2023-01-26 17:29:06.242 UTC [14525] LOG:  background worker "logical replication worker" (PID 1389) exited with exit code 1
2023-01-26 17:29:06.274 UTC [1390] ERROR:  duplicate key value violates unique constraint "test1_pkey"
2023-01-26 17:29:06.274 UTC [1390] DETAIL:  Key (employee_id)=(1) already exists.
2023-01-26 17:29:06.274 UTC [1390] CONTEXT:  COPY test1, line 1

To resolve the conflict, change the data on the subscriber to match the incoming change, or skip the problematic transaction. To omit the transaction, call the pg_replication_origin_advance function and pass a node name corresponding to the subscription name and a position as parameters. You can find the current position of origins in the pg_replication_origin_status system view.

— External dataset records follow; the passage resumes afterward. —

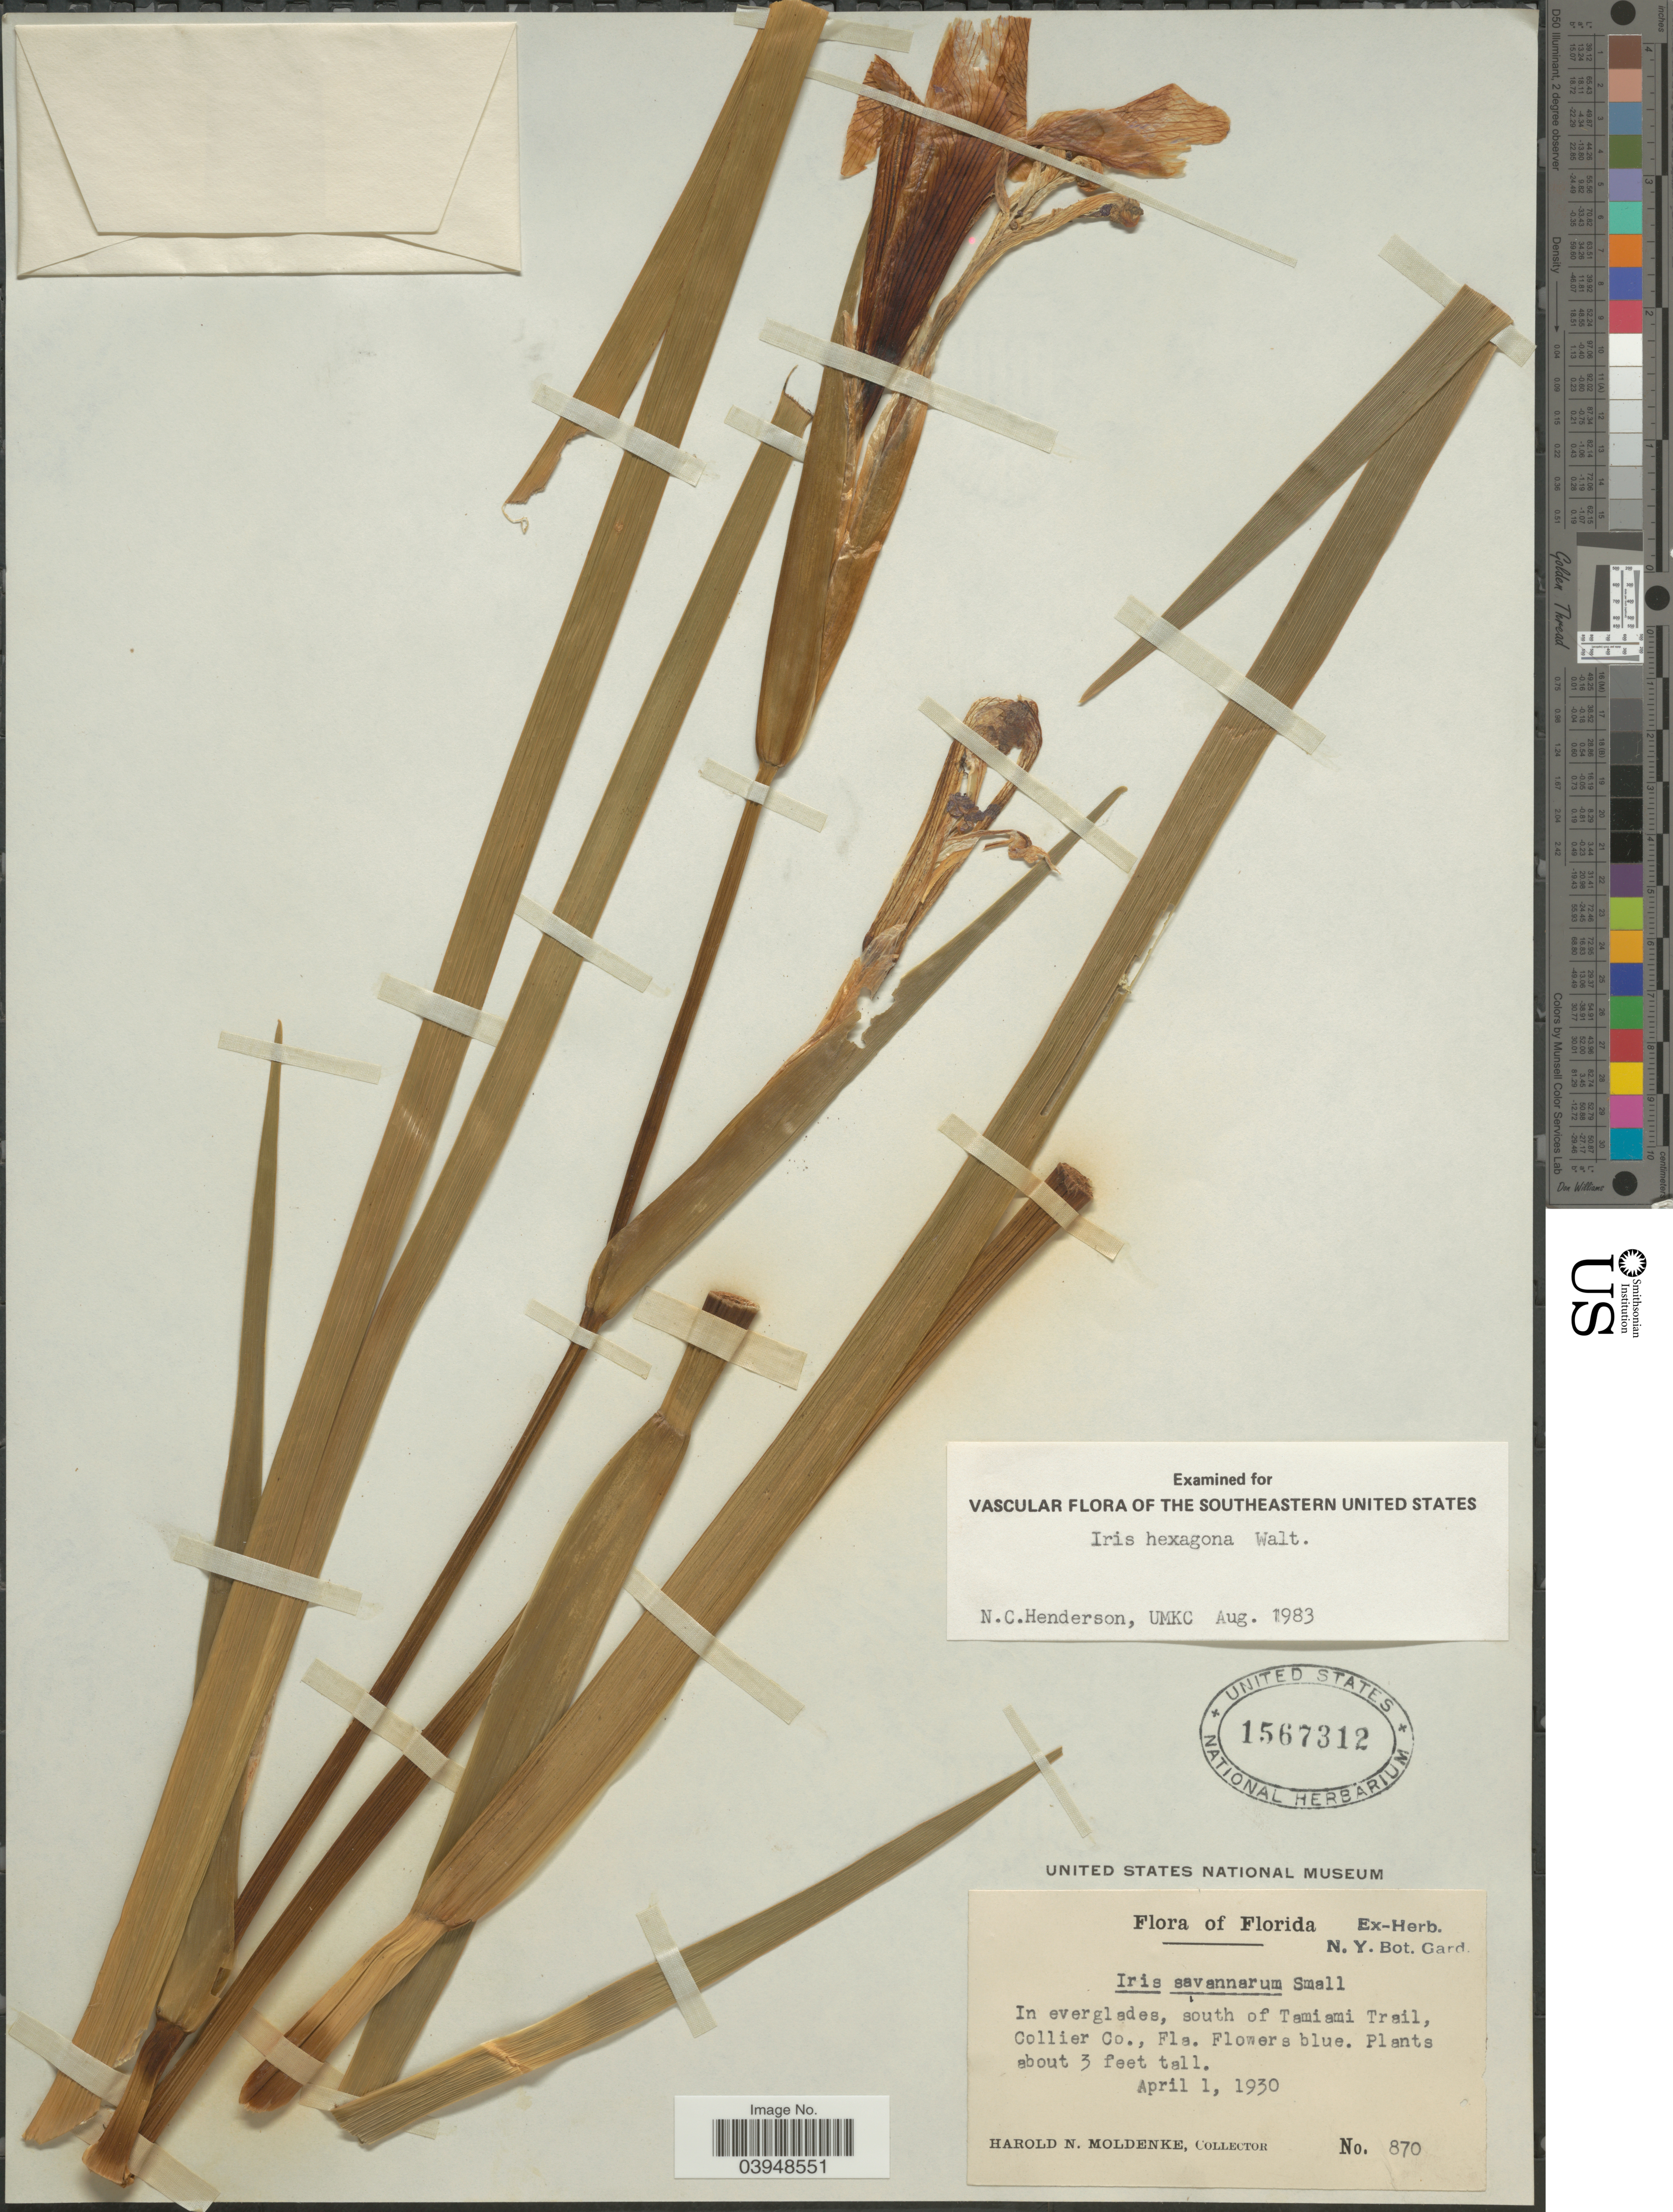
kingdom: Plantae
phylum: Tracheophyta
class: Liliopsida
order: Asparagales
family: Iridaceae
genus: Iris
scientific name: Iris hexagona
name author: Walter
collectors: H. N. Moldenke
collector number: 870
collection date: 1930-04-01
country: United States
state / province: Florida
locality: In everglades, south of Tamiami Trail, Collier Co.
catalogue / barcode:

When replicating an UPDATE or DELETE operation, missing data does not produce a conflict, and such an operation is skipped.

Security

If users can modify the schema of tables on the subscriber side, they also can execute arbitrary code as a superuser. Use roles to limit ownership and the TRIGGER privilege on these tables. Moreover, if untrusted users can create tables, use publications that list tables explicitly. Create the FOR ALL TABLES subscription only when you trust every user permitted to create a table on the publisher or subscriber.

The role used for the replication connection must have the REPLICATION attribute or be a superuser. If a role does not have the SUPERUSER or BYPASSRLS attribute, the publisher row security policies can execute. If a role does not trust all table owners, include options=-crow_security=off in the connection string. If a table owner adds a row security policy, this setting causes replication to halt rather than execute the policy. Use the PG_HBA section on the Clusters → ADPG cluster → Services → ADPG → Primary configuration tab in ADCM UI to configure role access. A role for replication must have the LOGIN attribute.

To copy the initial table data, the role used for the replication connection must have the SELECT privilege on a published table or be a superuser.

To create a publication, the user must have the CREATE privilege in the database.

To add tables to a publication, the user must have ownership rights on the table. To create a publication that publishes all tables, the user must be a superuser.

To create a subscription, the user must be a superuser.

The process of applying subscription changes is performed in the local database with superuser rights.